Research

Self-assembled nanomaterials

We are interested in exploring different ways in which tunable self-assemblies of nanomaterials can be designed. We are interested to use the biological environment of a living cell i.e. the crowded environment as a tool to design programmable self-assemblies of functionalized gold nanoparticles and nanorods.

Machine learning methods in drug and nanomaterial design

We are interested to employ machine learning methods for predicting the ligand binding to proteins for drug discovery and design. One part of work is involved in generating ultra-large training dataset for such problems using molecular dynamics simulations. The other part of work is involved in developing ML models for accurate prediction of binding energies of these complexes. Also, interested in developing ML models for designing nanoparticle self-assemblies. This work is in collaboration with The Technology Innovation Hub for Data, IIIT-Hyderabad.

Molecular biosensors

We explore the effects and factors that affect the self-assembly of cyanine dyestuffs that are known to aggregate and flouresce in presence of crowded environment. These self-assembled fibrils are similar to those formed by intrinsically disordered proteins. We are interested to understand the molecular mechanisms underlying the effects of the crowded environment that can help in designing these aggregates that finds applications in designing biosensors.



Biomolecular self-assemblies

We are interested in exploring the role of crowded and confined environment on the self-assembly of biomolecules and biopolymers. We are interested in understanding how a living cell environment- crowded with large macromolecules- affects the fibrillation of amyloid-forming intrinsically disordered proteins.



Smart responsive polymers

We examine the role of cosolvent and crowded environment on the conformational preferences of stimuli (thermo)-responsive polymers using molecular dynamics simulations. The preference of such polymers to be in either extended or collapsed state finds interesting applications in designing smart materials. We employ different solvation theories to understand the thermodynamic driving force underlying such stimuli effects.

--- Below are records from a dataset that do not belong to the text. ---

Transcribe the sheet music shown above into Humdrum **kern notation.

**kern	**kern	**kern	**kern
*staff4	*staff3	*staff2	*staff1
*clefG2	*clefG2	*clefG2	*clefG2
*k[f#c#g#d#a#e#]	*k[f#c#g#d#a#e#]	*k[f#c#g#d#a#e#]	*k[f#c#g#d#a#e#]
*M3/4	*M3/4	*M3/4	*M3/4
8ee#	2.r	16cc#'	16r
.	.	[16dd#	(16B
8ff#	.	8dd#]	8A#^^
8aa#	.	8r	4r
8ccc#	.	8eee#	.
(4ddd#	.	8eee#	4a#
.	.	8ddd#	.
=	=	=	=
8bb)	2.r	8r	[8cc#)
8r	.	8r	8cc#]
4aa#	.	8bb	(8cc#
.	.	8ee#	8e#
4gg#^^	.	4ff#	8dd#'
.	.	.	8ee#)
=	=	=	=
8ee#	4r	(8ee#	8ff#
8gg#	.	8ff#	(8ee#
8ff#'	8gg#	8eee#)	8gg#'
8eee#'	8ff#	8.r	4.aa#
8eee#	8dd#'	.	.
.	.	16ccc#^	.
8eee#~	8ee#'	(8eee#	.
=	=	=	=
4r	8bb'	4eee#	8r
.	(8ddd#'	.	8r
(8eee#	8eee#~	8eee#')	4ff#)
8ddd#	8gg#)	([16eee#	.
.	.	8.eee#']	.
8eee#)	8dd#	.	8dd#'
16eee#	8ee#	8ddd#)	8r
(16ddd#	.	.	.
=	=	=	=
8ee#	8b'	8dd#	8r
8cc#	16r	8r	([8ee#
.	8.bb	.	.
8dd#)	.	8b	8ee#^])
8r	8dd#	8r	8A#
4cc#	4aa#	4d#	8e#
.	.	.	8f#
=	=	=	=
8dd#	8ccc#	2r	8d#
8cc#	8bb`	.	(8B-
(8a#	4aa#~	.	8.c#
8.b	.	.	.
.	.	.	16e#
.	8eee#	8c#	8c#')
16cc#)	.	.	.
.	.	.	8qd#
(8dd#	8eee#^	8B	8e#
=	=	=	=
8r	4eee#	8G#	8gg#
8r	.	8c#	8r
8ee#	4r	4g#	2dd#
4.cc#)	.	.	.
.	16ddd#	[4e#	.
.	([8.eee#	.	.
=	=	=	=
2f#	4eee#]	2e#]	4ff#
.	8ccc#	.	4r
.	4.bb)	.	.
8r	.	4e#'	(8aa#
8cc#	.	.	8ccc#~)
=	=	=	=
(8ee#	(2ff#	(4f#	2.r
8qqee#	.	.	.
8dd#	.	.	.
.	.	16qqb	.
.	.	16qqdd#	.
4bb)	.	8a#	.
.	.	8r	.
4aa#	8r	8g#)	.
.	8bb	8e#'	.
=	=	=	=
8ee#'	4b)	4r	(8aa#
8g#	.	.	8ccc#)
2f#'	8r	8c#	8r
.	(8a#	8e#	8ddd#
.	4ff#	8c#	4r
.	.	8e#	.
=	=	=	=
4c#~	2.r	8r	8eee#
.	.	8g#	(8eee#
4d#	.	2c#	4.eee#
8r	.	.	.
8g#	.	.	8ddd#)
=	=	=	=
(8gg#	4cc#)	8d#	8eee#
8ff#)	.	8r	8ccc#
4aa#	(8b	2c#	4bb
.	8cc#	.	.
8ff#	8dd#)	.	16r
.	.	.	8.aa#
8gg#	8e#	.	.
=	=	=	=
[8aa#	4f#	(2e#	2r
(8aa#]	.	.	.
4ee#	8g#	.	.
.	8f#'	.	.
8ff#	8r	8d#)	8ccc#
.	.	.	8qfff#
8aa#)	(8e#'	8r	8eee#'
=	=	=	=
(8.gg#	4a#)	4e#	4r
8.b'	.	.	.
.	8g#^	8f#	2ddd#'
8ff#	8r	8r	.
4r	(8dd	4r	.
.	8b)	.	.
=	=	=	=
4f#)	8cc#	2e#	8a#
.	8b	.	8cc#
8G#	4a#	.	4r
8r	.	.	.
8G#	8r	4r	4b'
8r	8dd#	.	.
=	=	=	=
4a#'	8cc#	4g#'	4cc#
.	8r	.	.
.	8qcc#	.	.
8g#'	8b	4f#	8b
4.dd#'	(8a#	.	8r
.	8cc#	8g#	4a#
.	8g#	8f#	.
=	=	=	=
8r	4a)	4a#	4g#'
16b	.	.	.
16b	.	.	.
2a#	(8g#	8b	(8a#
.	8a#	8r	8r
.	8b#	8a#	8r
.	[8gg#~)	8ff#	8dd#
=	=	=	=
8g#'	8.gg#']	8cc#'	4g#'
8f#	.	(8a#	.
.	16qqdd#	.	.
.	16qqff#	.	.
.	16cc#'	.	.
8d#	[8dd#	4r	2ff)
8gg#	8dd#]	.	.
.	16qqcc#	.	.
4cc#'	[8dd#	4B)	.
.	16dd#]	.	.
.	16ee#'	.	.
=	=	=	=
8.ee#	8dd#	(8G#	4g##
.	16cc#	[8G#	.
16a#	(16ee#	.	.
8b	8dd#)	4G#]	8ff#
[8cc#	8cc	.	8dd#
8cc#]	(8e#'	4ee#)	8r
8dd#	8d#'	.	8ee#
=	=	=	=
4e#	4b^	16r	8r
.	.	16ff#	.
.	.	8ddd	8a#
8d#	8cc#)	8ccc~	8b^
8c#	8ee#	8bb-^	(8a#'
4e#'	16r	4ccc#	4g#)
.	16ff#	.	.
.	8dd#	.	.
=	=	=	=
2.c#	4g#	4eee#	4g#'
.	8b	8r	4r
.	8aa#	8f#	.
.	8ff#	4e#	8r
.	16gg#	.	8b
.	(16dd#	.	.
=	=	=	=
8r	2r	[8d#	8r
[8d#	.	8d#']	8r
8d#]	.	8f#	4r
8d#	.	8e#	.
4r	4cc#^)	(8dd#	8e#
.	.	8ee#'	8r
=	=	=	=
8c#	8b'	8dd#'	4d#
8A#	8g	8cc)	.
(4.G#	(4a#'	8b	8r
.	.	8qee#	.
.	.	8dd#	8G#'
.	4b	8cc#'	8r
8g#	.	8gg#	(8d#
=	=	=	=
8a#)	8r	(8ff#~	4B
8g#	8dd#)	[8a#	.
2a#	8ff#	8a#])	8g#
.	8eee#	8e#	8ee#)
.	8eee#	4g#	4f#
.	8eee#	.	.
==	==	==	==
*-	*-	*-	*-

Developing models for accurate representation of crowded environment

Currently available force-field models of macromolecules like proteins, polymers over-represent the attractive intermolecular interactions between multiple chains of macromolecules in a solution. This leads to aggregation of (macro)molecules at high concentrations. We are interested to improve the parameterization of the force-fields for accurate moelcular modeling of the crowded environment in simulations.



Active particles

We are interested in modeling and designing responsive porous nanoparticles for triggered release of guest molecules. Using molecular dynamics simulations, we are interested to explore the role of chemical environment in determining the sealing of pores functionalized by stimuli-responsive polymers.



Intracellular water

Water constitutes a large proportion of a living cell. However, water inside a living cell shows much different behaviour in terms of solvation, diffusion and viscosity as compared to the water in a dilute solution. We explore the role of water as a solvent under the confined and crowded conditions inside a living cell- with the aim to explore the interesting thermodynamic and kinetic properties that make water a biological solvent, essential for the existence of life.